Top of The data

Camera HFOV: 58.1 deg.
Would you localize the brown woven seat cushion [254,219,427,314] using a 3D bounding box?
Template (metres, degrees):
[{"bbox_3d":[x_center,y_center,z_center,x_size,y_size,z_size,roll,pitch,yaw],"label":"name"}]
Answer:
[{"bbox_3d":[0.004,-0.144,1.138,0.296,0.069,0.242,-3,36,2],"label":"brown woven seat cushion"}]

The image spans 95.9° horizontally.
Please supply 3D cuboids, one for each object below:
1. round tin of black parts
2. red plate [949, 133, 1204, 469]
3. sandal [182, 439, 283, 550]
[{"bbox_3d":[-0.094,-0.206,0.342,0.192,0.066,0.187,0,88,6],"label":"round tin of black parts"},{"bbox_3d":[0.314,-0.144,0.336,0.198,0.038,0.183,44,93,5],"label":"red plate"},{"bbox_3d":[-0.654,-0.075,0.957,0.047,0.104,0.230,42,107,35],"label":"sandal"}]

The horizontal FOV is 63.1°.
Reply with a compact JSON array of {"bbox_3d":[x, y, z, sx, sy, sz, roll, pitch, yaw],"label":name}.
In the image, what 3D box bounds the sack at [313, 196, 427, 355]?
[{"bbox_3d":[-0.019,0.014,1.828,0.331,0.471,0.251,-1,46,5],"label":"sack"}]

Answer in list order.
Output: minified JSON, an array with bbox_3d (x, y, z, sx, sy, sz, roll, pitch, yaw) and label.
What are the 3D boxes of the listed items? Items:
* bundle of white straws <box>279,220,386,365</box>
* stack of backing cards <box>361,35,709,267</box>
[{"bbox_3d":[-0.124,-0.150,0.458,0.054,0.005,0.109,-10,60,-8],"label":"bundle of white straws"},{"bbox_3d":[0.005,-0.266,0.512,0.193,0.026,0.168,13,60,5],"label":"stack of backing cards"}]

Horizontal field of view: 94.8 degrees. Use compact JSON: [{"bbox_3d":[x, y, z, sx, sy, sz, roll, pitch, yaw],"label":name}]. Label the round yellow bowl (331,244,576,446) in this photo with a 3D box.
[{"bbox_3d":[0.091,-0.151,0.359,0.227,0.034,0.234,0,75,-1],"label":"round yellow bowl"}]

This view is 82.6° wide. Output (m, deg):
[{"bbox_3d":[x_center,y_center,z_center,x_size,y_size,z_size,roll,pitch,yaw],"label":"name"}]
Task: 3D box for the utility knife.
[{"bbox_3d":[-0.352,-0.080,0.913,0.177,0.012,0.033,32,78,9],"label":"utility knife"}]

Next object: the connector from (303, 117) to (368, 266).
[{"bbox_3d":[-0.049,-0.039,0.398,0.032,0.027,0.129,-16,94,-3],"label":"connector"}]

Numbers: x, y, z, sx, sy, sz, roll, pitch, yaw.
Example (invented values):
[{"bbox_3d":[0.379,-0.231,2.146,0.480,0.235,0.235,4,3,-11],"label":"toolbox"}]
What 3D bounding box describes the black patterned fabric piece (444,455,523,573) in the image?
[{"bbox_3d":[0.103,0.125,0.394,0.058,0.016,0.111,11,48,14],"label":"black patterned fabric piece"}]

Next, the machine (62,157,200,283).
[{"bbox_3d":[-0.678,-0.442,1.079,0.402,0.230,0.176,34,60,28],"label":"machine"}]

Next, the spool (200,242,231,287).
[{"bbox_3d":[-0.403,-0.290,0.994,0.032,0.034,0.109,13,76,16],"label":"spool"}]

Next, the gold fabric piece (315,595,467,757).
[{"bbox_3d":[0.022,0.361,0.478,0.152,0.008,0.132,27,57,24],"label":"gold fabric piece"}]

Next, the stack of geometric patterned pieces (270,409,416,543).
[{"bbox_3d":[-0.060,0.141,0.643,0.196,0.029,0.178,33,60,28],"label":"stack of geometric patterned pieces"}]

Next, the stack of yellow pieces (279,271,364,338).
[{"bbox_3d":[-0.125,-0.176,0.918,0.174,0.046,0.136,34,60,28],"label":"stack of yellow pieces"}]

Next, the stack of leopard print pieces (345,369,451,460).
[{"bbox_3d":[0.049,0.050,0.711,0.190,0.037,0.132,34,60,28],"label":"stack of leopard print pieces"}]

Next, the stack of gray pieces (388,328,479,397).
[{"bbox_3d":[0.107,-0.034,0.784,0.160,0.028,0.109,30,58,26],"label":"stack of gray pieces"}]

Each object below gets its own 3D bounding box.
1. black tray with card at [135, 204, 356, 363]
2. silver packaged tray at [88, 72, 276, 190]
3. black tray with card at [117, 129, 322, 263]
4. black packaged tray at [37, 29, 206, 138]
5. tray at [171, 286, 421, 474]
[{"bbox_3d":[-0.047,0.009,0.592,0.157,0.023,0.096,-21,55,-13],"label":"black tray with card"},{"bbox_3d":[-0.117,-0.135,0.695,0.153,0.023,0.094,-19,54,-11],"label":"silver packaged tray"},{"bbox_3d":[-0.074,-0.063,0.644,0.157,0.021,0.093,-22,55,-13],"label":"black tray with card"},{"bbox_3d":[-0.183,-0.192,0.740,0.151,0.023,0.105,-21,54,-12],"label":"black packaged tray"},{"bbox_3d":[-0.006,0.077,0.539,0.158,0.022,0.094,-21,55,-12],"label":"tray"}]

Bottom of The data

> [What you will do]
Copy the lines above exactly, leaving every word as it is.

> [Answer area]
Camera HFOV: 58.1 deg.
Would you localize the brown woven seat cushion [254,219,427,314] using a 3D bounding box?
Template (metres, degrees):
[{"bbox_3d":[x_center,y_center,z_center,x_size,y_size,z_size,roll,pitch,yaw],"label":"name"}]
Answer:
[{"bbox_3d":[0.004,-0.144,1.138,0.296,0.069,0.242,-3,36,2],"label":"brown woven seat cushion"}]

The image spans 95.9° horizontally.
Please supply 3D cuboids, one for each object below:
1. round tin of black parts
2. red plate [949, 133, 1204, 469]
3. sandal [182, 439, 283, 550]
[{"bbox_3d":[-0.094,-0.206,0.342,0.192,0.066,0.187,0,88,6],"label":"round tin of black parts"},{"bbox_3d":[0.314,-0.144,0.336,0.198,0.038,0.183,44,93,5],"label":"red plate"},{"bbox_3d":[-0.654,-0.075,0.957,0.047,0.104,0.230,42,107,35],"label":"sandal"}]

The horizontal FOV is 63.1°.
Reply with a compact JSON array of {"bbox_3d":[x, y, z, sx, sy, sz, roll, pitch, yaw],"label":name}.
In the image, what 3D box bounds the sack at [313, 196, 427, 355]?
[{"bbox_3d":[-0.019,0.014,1.828,0.331,0.471,0.251,-1,46,5],"label":"sack"}]

Answer in list order.
Output: minified JSON, an array with bbox_3d (x, y, z, sx, sy, sz, roll, pitch, yaw) and label.
What are the 3D boxes of the listed items? Items:
* bundle of white straws <box>279,220,386,365</box>
* stack of backing cards <box>361,35,709,267</box>
[{"bbox_3d":[-0.124,-0.150,0.458,0.054,0.005,0.109,-10,60,-8],"label":"bundle of white straws"},{"bbox_3d":[0.005,-0.266,0.512,0.193,0.026,0.168,13,60,5],"label":"stack of backing cards"}]

Horizontal field of view: 94.8 degrees. Use compact JSON: [{"bbox_3d":[x, y, z, sx, sy, sz, roll, pitch, yaw],"label":name}]. Label the round yellow bowl (331,244,576,446) in this photo with a 3D box.
[{"bbox_3d":[0.091,-0.151,0.359,0.227,0.034,0.234,0,75,-1],"label":"round yellow bowl"}]

This view is 82.6° wide. Output (m, deg):
[{"bbox_3d":[x_center,y_center,z_center,x_size,y_size,z_size,roll,pitch,yaw],"label":"name"}]
Task: 3D box for the utility knife.
[{"bbox_3d":[-0.352,-0.080,0.913,0.177,0.012,0.033,32,78,9],"label":"utility knife"}]

Next object: the connector from (303, 117) to (368, 266).
[{"bbox_3d":[-0.049,-0.039,0.398,0.032,0.027,0.129,-16,94,-3],"label":"connector"}]

Numbers: x, y, z, sx, sy, sz, roll, pitch, yaw.
Example (invented values):
[{"bbox_3d":[0.379,-0.231,2.146,0.480,0.235,0.235,4,3,-11],"label":"toolbox"}]
What 3D bounding box describes the black patterned fabric piece (444,455,523,573) in the image?
[{"bbox_3d":[0.103,0.125,0.394,0.058,0.016,0.111,11,48,14],"label":"black patterned fabric piece"}]

Next, the machine (62,157,200,283).
[{"bbox_3d":[-0.678,-0.442,1.079,0.402,0.230,0.176,34,60,28],"label":"machine"}]

Next, the spool (200,242,231,287).
[{"bbox_3d":[-0.403,-0.290,0.994,0.032,0.034,0.109,13,76,16],"label":"spool"}]

Next, the gold fabric piece (315,595,467,757).
[{"bbox_3d":[0.022,0.361,0.478,0.152,0.008,0.132,27,57,24],"label":"gold fabric piece"}]

Next, the stack of geometric patterned pieces (270,409,416,543).
[{"bbox_3d":[-0.060,0.141,0.643,0.196,0.029,0.178,33,60,28],"label":"stack of geometric patterned pieces"}]

Next, the stack of yellow pieces (279,271,364,338).
[{"bbox_3d":[-0.125,-0.176,0.918,0.174,0.046,0.136,34,60,28],"label":"stack of yellow pieces"}]

Next, the stack of leopard print pieces (345,369,451,460).
[{"bbox_3d":[0.049,0.050,0.711,0.190,0.037,0.132,34,60,28],"label":"stack of leopard print pieces"}]

Next, the stack of gray pieces (388,328,479,397).
[{"bbox_3d":[0.107,-0.034,0.784,0.160,0.028,0.109,30,58,26],"label":"stack of gray pieces"}]

Each object below gets its own 3D bounding box.
1. black tray with card at [135, 204, 356, 363]
2. silver packaged tray at [88, 72, 276, 190]
3. black tray with card at [117, 129, 322, 263]
4. black packaged tray at [37, 29, 206, 138]
5. tray at [171, 286, 421, 474]
[{"bbox_3d":[-0.047,0.009,0.592,0.157,0.023,0.096,-21,55,-13],"label":"black tray with card"},{"bbox_3d":[-0.117,-0.135,0.695,0.153,0.023,0.094,-19,54,-11],"label":"silver packaged tray"},{"bbox_3d":[-0.074,-0.063,0.644,0.157,0.021,0.093,-22,55,-13],"label":"black tray with card"},{"bbox_3d":[-0.183,-0.192,0.740,0.151,0.023,0.105,-21,54,-12],"label":"black packaged tray"},{"bbox_3d":[-0.006,0.077,0.539,0.158,0.022,0.094,-21,55,-12],"label":"tray"}]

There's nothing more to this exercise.